Nonmyeloablative conditioning; allogeneic blood or marrow transplantation; graft-versus-host disease; human leukocyte antigens; cyclophosphamide
Although lung cancer is the leading cause of cancer death worldwide, the precise molecular mechanisms that give rise to lung cancer are incompletely understood. Here, we demonstrate that HMGA1 is an important oncogene that drives transformation in undifferentiated, large cell carcinoma. First, we show that the HMGA1 gene is overexpressed in lung cancer cell lines and primary human lung tumors. Forced overexpression of HMGA1 induces a transformed phenotype with anchorage-independent cell growth in cultured lung cells derived from normal tissue. Conversely, inhibiting HMGA1 expression blocks anchorage-independent cell growth in the H1299 metastatic, undifferentiated, large cell human lung carcinoma cells.
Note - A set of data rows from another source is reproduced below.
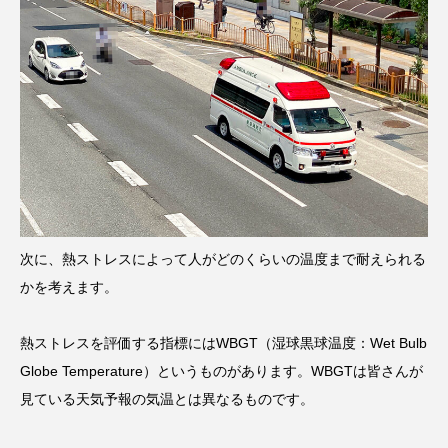
次に、熱ストレスによって人がどのくらいの温度まで耐えられる
かを考えます。
熱ストレスを評価する指標にはWBGT（湿球黒球温度：Wet Bulb
Globe Temperature）というものがあります。WBGTは皆さんが
見ている天気予報の気温とは異なるものです。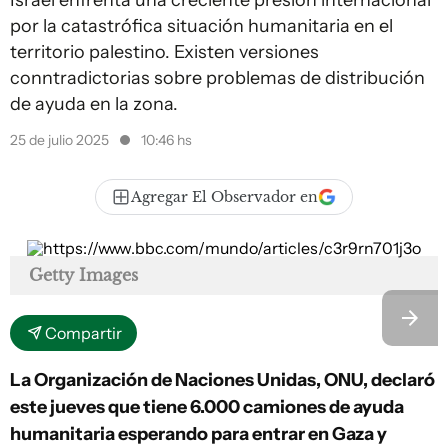
Israel enfrenta una creciente presión internacional
por la catastrófica situación humanitaria en el
territorio palestino. Existen versiones
conntradictorias sobre problemas de distribución
de ayuda en la zona.
25 de julio 2025
10:46 hs
Agregar El Observador en
Getty Images
Compartir
La Organización de Naciones Unidas, ONU, declaró
este jueves que tiene 6.000 camiones de ayuda
humanitaria esperando para entrar en Gaza y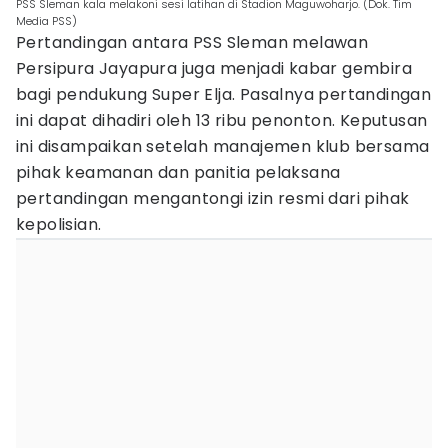
PSS Sleman kala melakoni sesi latihan di Stadion Maguwoharjo. (Dok. Tim
Media PSS)
Pertandingan antara PSS Sleman melawan
Persipura Jayapura juga menjadi kabar gembira
bagi pendukung Super Elja. Pasalnya pertandingan
ini dapat dihadiri oleh 13 ribu penonton. Keputusan
ini disampaikan setelah manajemen klub bersama
pihak keamanan dan panitia pelaksana
pertandingan mengantongi izin resmi dari pihak
kepolisian.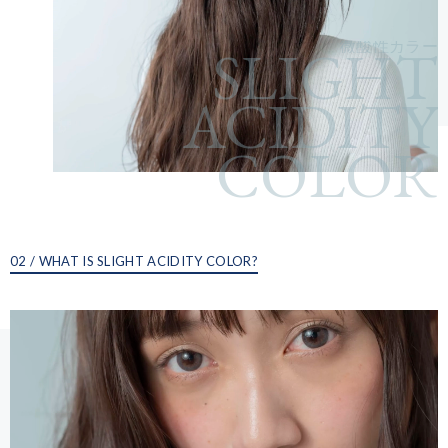
SLIGHT
微酸性カラー
ACIDITY
COLOR
02 / WHAT IS SLIGHT ACIDITY COLOR?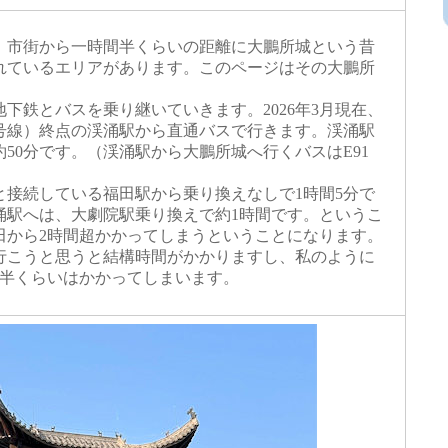
市街から一時間半くらいの距離に大鵬所城という昔
れているエリアがあります。このページはその大鵬所
鉄とバスを乗り継いていきます。2026年3月現在、
8号線）終点の渓涌駅から直通バスで行きます。渓涌駅
50分です。（渓涌駅から大鵬所城へ行くバスはE91
接続している福田駅から乗り換えなしで1時間5分で
涌駅へは、大劇院駅乗り換えで約1時間です。というこ
田から2時間超かかってしまうということになります。
こうと思うと結構時間がかかりますし、私のように
間半くらいはかかってしまいます。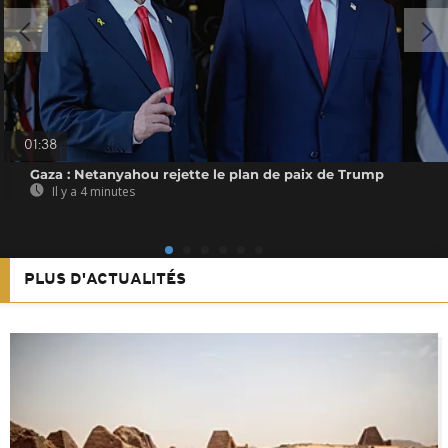
01:38
Gaza : Netanyahou rejette le plan de paix de Trump
Il y a 4 minutes
PLUS D'ACTUALITÉS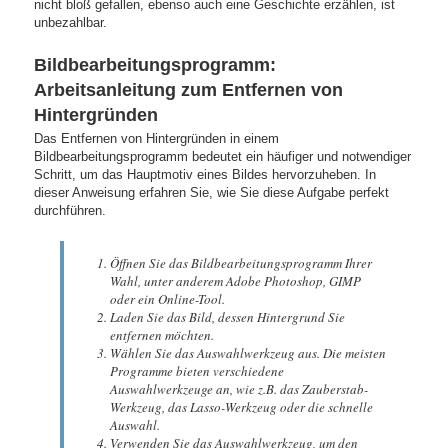
nicht bloß gefallen, ebenso auch eine Geschichte erzählen, ist
unbezahlbar.
Bildbearbeitungsprogramm:
Arbeitsanleitung zum Entfernen von
Hintergründen
Das Entfernen von Hintergründen in einem
Bildbearbeitungsprogramm bedeutet ein häufiger und notwendiger
Schritt, um das Hauptmotiv eines Bildes hervorzuheben. In
dieser Anweisung erfahren Sie, wie Sie diese Aufgabe perfekt
durchführen.
Öffnen Sie das Bildbearbeitungsprogramm Ihrer
Wahl, unter anderem Adobe Photoshop, GIMP
oder ein Online-Tool.
Laden Sie das Bild, dessen Hintergrund Sie
entfernen möchten.
Wählen Sie das Auswahlwerkzeug aus. Die meisten
Programme bieten verschiedene
Auswahlwerkzeuge an, wie z.B. das Zauberstab-
Werkzeug, das Lasso-Werkzeug oder die schnelle
Auswahl.
Verwenden Sie das Auswahlwerkzeug, um den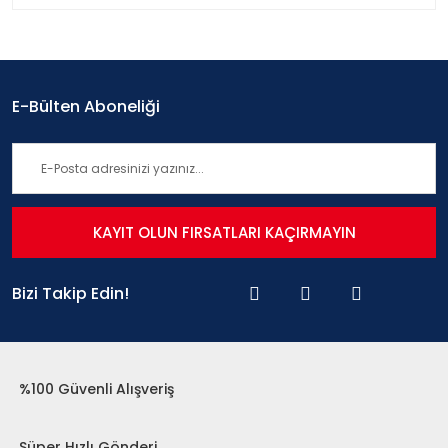
E-Bülten Aboneliği
KAYIT OLUN FIRSATLARI KAÇIRMAYIN
Bizi Takip Edin!
%100 Güvenli Alışveriş
Süper Hızlı Gönderi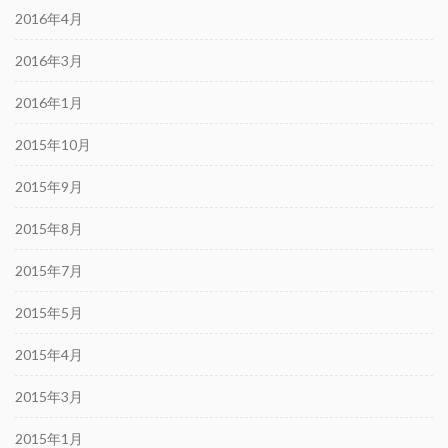
2016年4月
2016年3月
2016年1月
2015年10月
2015年9月
2015年8月
2015年7月
2015年5月
2015年4月
2015年3月
2015年1月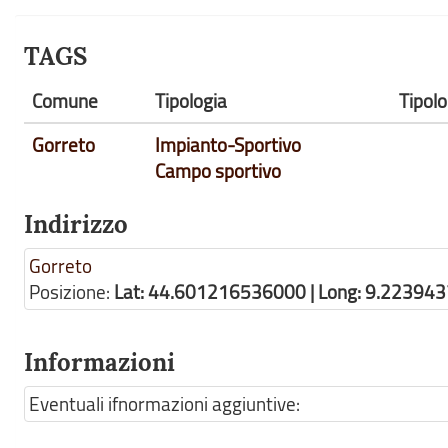
TAGS
Comune
Tipologia
Tipolo
Gorreto
Impianto-Sportivo
Campo sportivo
Indirizzo
Gorreto
Posizione:
Lat: 44.601216536000 | Long: 9.22394
Informazioni
Eventuali ifnormazioni aggiuntive: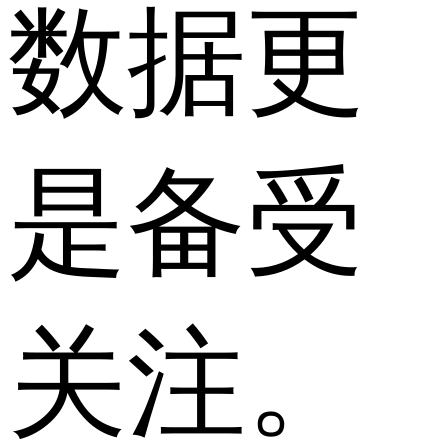
数据更
是备受
关注。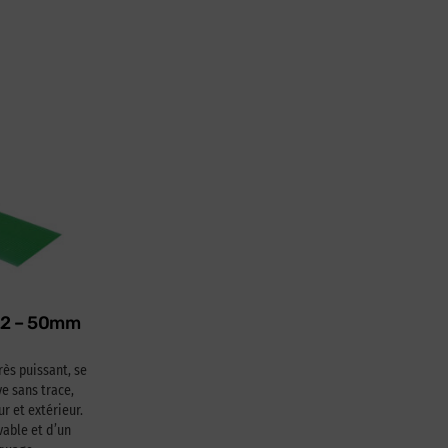
622 – 50mm
rès puissant, se
e sans trace,
ur et extérieur.
able et d’un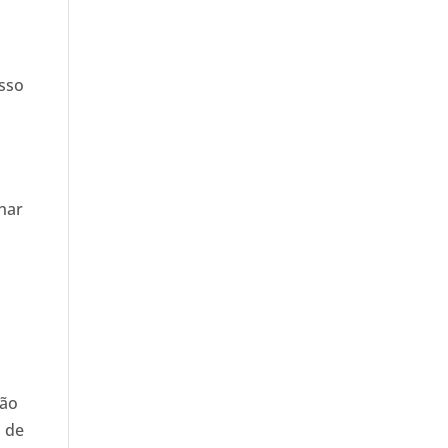
Isso
har
não
u de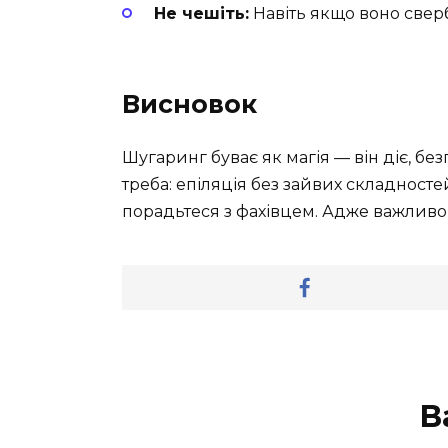
Не чешіть:
Навіть якщо воно свер
Висновок
Шугаринг буває як магія — він діє, бе
треба: епіляція без зайвих складносте
порадьтеся з фахівцем. Адже важливо
В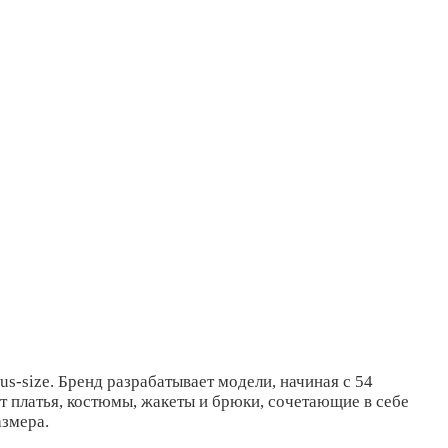
-size. Бренд разрабатывает модели, начиная с 54
ет платья, костюмы, жакеты и брюки, сочетающие в себе
азмера.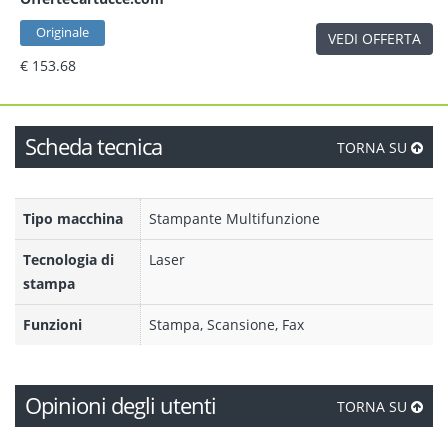
Originale
VEDI OFFERTA
€ 153.68
Scheda tecnica
TORNA SU
Tipo macchina
Stampante Multifunzione
Tecnologia di
Laser
stampa
Funzioni
Stampa, Scansione, Fax
Opinioni degli utenti
TORNA SU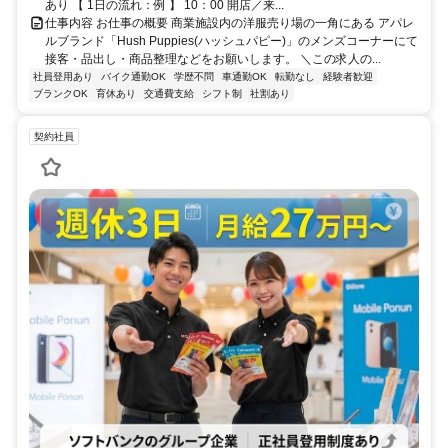
あり 【 1日の流れ：例 】 10：00 開店／来...
仕事内容 お仕事の概要 商業施設内の洋服売り場の一角にある アパレ
ルブランド「Hush Puppies(ハッシュパピー)」のメンズコーナーにて
接客・品出し・商品整理などをお願いします。 ＼この求人の...
社員登用あり
バイク通勤OK
学歴不問
車通勤OK
転勤なし
経験者歓迎
ブランクOK
育休あり
交通費支給
シフト制
社割あり
契約社員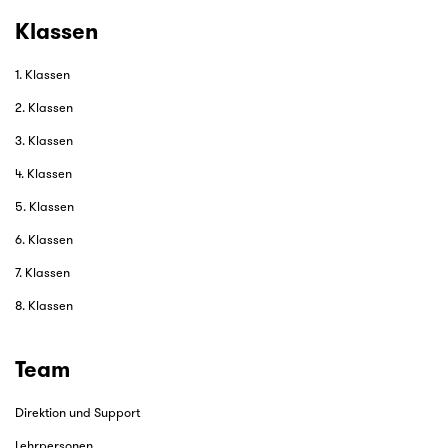
Klassen
1. Klassen
2. Klassen
3. Klassen
4. Klassen
5. Klassen
6. Klassen
7. Klassen
8. Klassen
Team
Direktion und Support
Lehrpersonen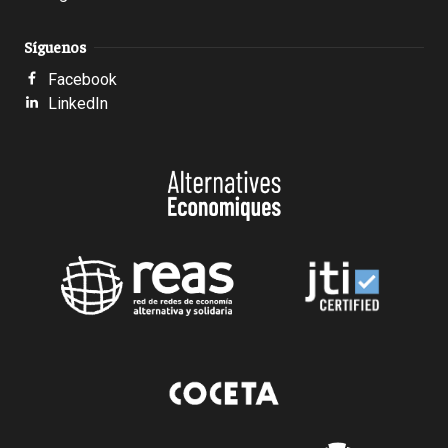
Síguenos
Facebook
LinkedIn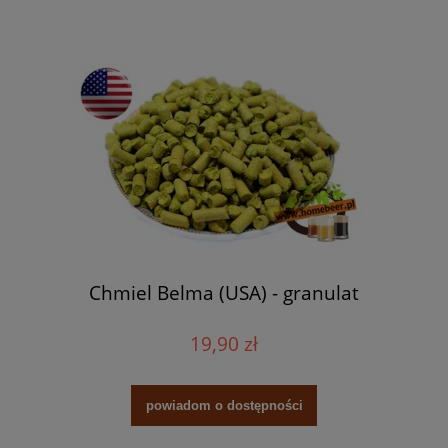
Chmiel Belma (USA) - granulat
19,90 zł
powiadom o dostępności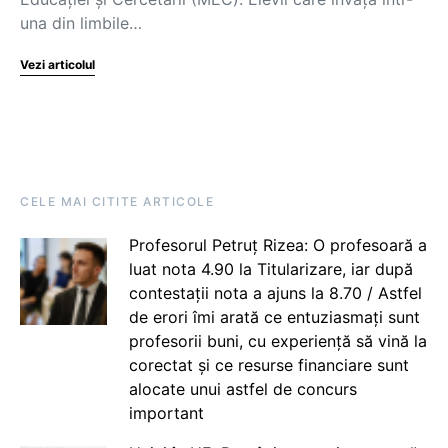
una din limbile…
Vezi articolul
CELE MAI CITITE ARTICOLE
Profesorul Petruț Rizea: O profesoară a
luat nota 4.90 la Titularizare, iar după
contestații nota a ajuns la 8.70 / Astfel
de erori îmi arată ce entuziasmați sunt
profesorii buni, cu experiență să vină la
corectat și ce resurse financiare sunt
alocate unui astfel de concurs
important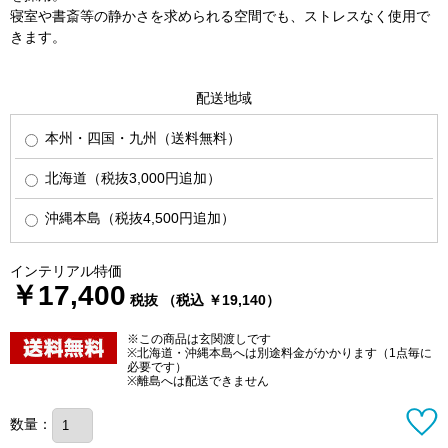
寝室や書斎等の静かさを求められる空間でも、ストレスなく使用で
きます。
配送地域
本州・四国・九州（送料無料）
北海道（税抜3,000円追加）
沖縄本島（税抜4,500円追加）
インテリアル特価
￥17,400
税抜 （税込 ￥19,140）
※この商品は玄関渡しです
※北海道・沖縄本島へは別途料金がかかります（1点毎に
必要です）
※離島へは配送できません
数量：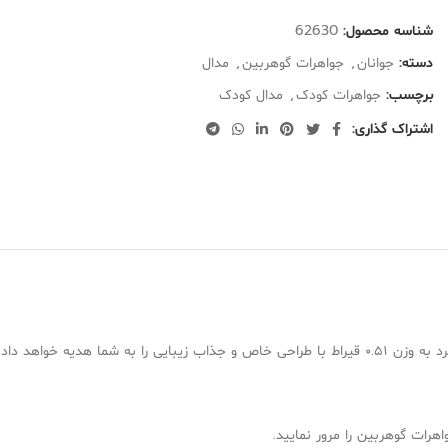
شناسه محصول:
62630
دسته:
جوانان
,
جواهرات گوهربین
,
مدال
برچسب:
جواهرات کودک
,
مدال کودک
اشتراک گذاری:
هرات گوهربین را مرور نمایید.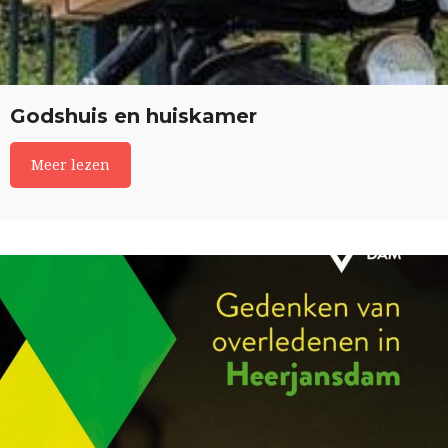
Godshuis en huiskamer
Meer lezen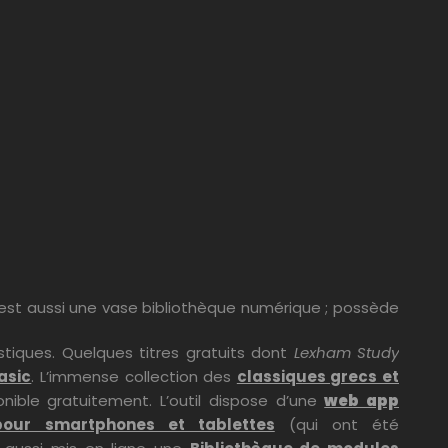
ue est aussi une vase bibliothèque numérique ; possède
istiques. Quelques titres gratuits dont
Lexham Study
asic
. L’immense collection des
classiques grecs et
ible gratuitement. L’outil dispose d’une
web app
pour smartphones et tablettes
(qui ont été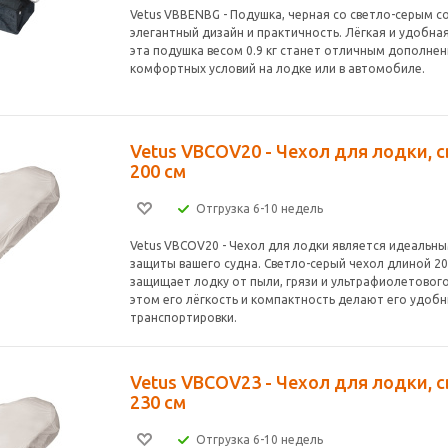
Vetus VBBENBG - Подушка, черная со светло-серым с
элегантный дизайн и практичность. Лёгкая и удобная
эта подушка весом 0.9 кг станет отличным дополне
комфортных условий на лодке или в автомобиле.
Vetus VBCOV20 - Чехол для лодки, 
200 см
Отгрузка 6-10 недель
Vetus VBCOV20 - Чехол для лодки является идеальн
защиты вашего судна. Светло-серый чехол длиной 2
защищает лодку от пыли, грязи и ультрафиолетового
этом его лёгкость и компактность делают его удобн
транспортировки.
Vetus VBCOV23 - Чехол для лодки, 
230 см
Отгрузка 6-10 недель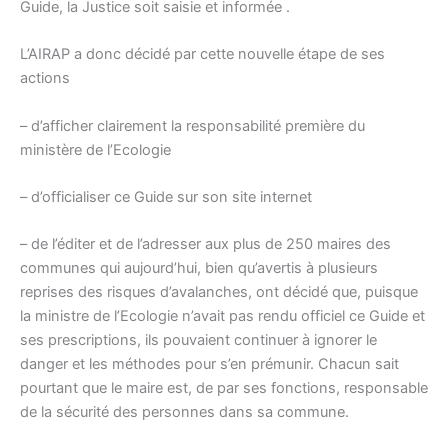
Guide, la Justice soit saisie et informée .
L’AIRAP a donc décidé par cette nouvelle étape de ses
actions
– d’afficher clairement la responsabilité première du
ministère de l’Ecologie
– d’officialiser ce Guide sur son site internet
– de l’éditer et de l’adresser aux plus de 250 maires des
communes qui aujourd’hui, bien qu’avertis à plusieurs
reprises des risques d’avalanches, ont décidé que, puisque
la ministre de l’Ecologie n’avait pas rendu officiel ce Guide et
ses prescriptions, ils pouvaient continuer à ignorer le
danger et les méthodes pour s’en prémunir. Chacun sait
pourtant que le maire est, de par ses fonctions, responsable
de la sécurité des personnes dans sa commune.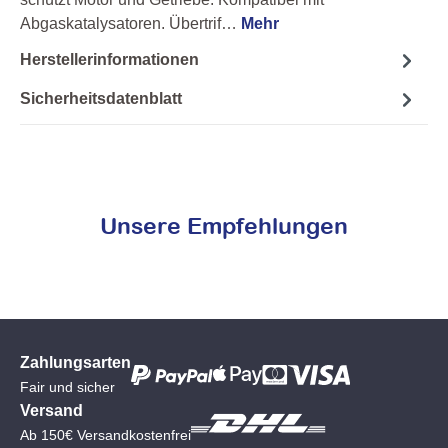
Abgaskatalysatoren. Übertrif…
Mehr
Herstellerinformationen
Sicherheitsdatenblatt
Unsere Empfehlungen
Zahlungsarten
Fair und sicher
Versand
Ab 150€ Versandkostenfrei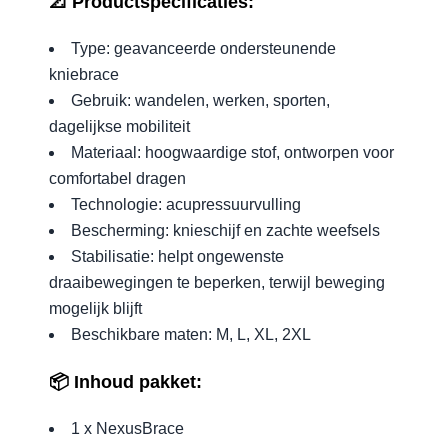
📐 Productspecificaties:
Type: geavanceerde ondersteunende
kniebrace
Gebruik: wandelen, werken, sporten,
dagelijkse mobiliteit
Materiaal: hoogwaardige stof, ontworpen voor
comfortabel dragen
Technologie: acupressuurvulling
Bescherming: knieschijf en zachte weefsels
Stabilisatie: helpt ongewenste
draaibewegingen te beperken, terwijl beweging
mogelijk blijft
Beschikbare maten: M, L, XL, 2XL
📦 Inhoud pakket:
1 x NexusBrace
We also demonstrate that the matrix metalloproteinase-2 (MMP-2) gene is a downstream target up-regulated by HMGA1 in large cell carcinoma cells. In chromatin immunoprecipitation experiments, HMGA1 binds directly to the MMP-2 promoter in vivo in large cell lung cancer cells, but not in squamous cell carcinoma cells. In large cell carcinoma cell lines, there is a significant, positive correlation between HMGA1 and MMP-2 mRNA. Moreover, interfering with MMP-2 expression blocks anchorage-independent cell growth in H1299 large cell carcinoma cells, indicating that the HMGA1-MMP-2 pathway is required for this transformation phenotype in these cells. Blocking MMP-2 expression also inhibits migration and invasion in the H1299 large cell carcinoma cells. Our findings suggest an important role for MMP-2 in transformation mediated by HMGA1 in large cell, undifferentiated lung carcinoma and support the development of strategies to target this pathway in selected tumors.